Factorized representation is the primary driver of quality. Hard-sharing LiDAR depth loss collapses camera PSNR and LiDAR speed.
Adaptive LiDAR tiling and ray culling provide the speed increase, pushing throughput to \(\sim 11\) MR/s compared to SplatAD's \(1.2\) MR/s.
Camera side gains come from anchoring, bilateral grids, and environment maps, which collectively reduce floaters caused by sparse depth supervision.
SimULi handles fast motion and rolling shutters effectively in dynamic scenes, producing clearer details (e.g., text, reflections) compared to static temporal modeling.

Highlights & Insights¶

The shift from "hard sharing" to "soft anchoring" is the most valuable insight. SimULi demonstrates that when sensors have inherent inconsistencies, separation via factorized sets with linkage is more accurate than unified representations.
Extending Unscented Transforms to LiDAR is a natural yet robust evolution, abstracting complex sensors as projection functions.
Automatic tiling is a highly practical engineering innovation, converting manual tuning for different LiDAR models into systematic CDF-based grid optimization.
The results prove "Real-time + High-fidelity + Multi-sensor" can be achieved without heavy post-processing CNNs or refinement networks.
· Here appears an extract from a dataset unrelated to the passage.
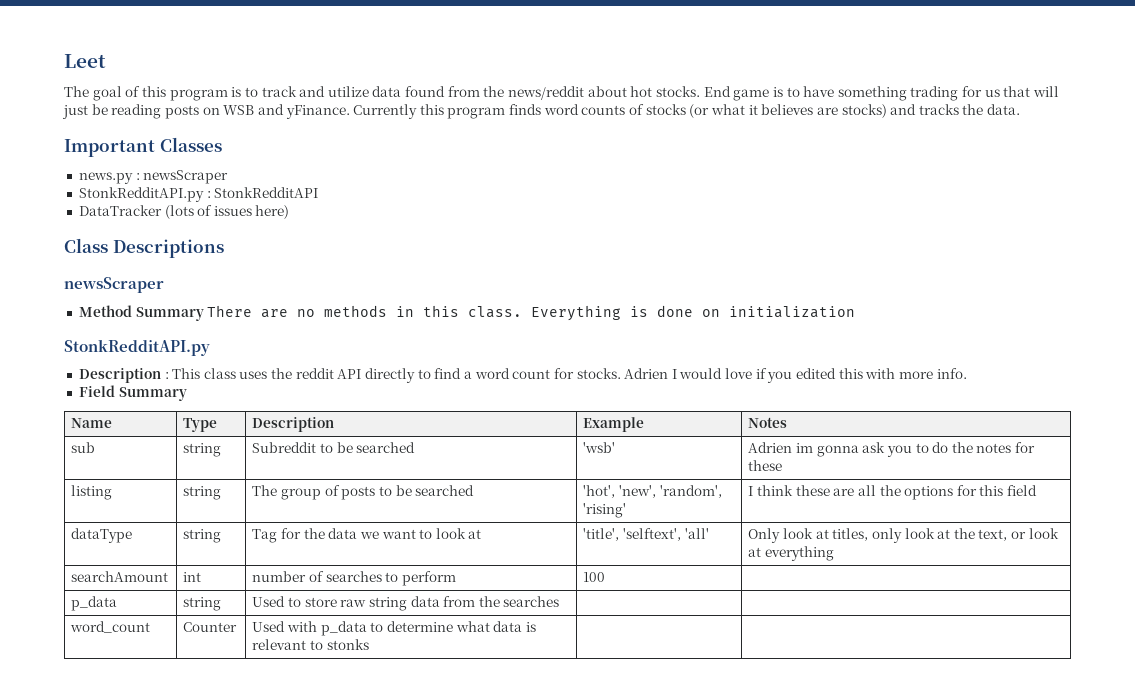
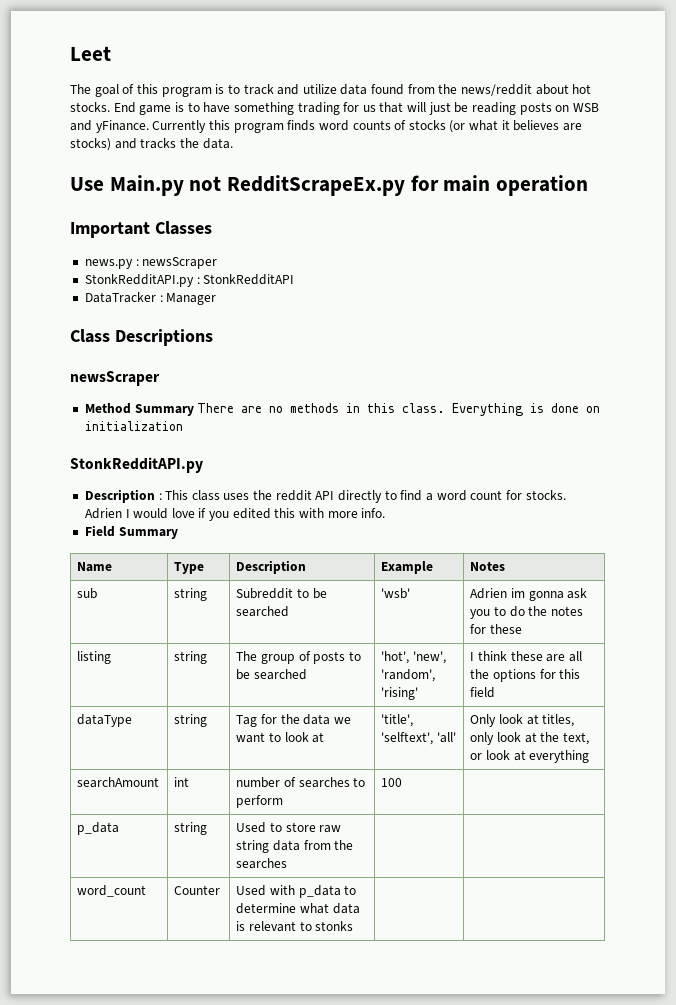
(1021, 109) none -> [70,175,589,196] // Use Main.py not RedditScrapeEx.py for main operation
[164,205,290,219] (lots of issues here) -> [159,293,217,305] : Manager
Limitations & Future Work¶

Dependency on reconstructed scenes limits the model to replay and novel view scenarios rather than open-ended semantic generation.
Factorized representations increase memory overhead and the number of optimization targets during the training phase.
Anchoring assumes LiDAR is more geometrically reliable; however, LiDAR can have systematic biases in rain, fog, or on reflective surfaces (glass), requiring potential confidence modeling.
Support for privacy as a native component of the representation is a suggested future direction, particularly regarding facial and license plate obfuscation within the learned model.

vs UniSim / NeuRAD: These NeRF-based simulators use unified representations that are slower and prone to inter-sensor interference. SimULi uses Gaussians for speed and factorized sets for modality-specific optimization.
vs SplatAD: SplatAD uses a shared representation and is limited by pinhole assumptions and heuristic tiling. SimULi improves upon this with complex camera support (via UT), automatic tiling, and decoupled particles.
vs LiDAR-RT / 3DGRT: Ray tracing is flexible but slow. SimULi demonstrates that rasterization, when paired with UT and ray culling, can cover similarly complex sensor models.

Rating¶

Novelty: ⭐⭐⭐⭐⭐ The combination of factorized multi-sensor Gaussians and LiDAR-specific UT rasterization effectively addresses core AV simulation pain points.
Experimental Thoroughness: ⭐⭐⭐⭐⭐ Comprehensive evaluation across three datasets with a focus on both quality and throughput metrics.
Writing Quality: ⭐⭐⭐⭐☆ Clear methodology and visualization, though some specific details are relegated to the appendix.
Value: ⭐⭐⭐⭐⭐ High potential for direct application in autonomous driving simulation and closed-loop evaluation.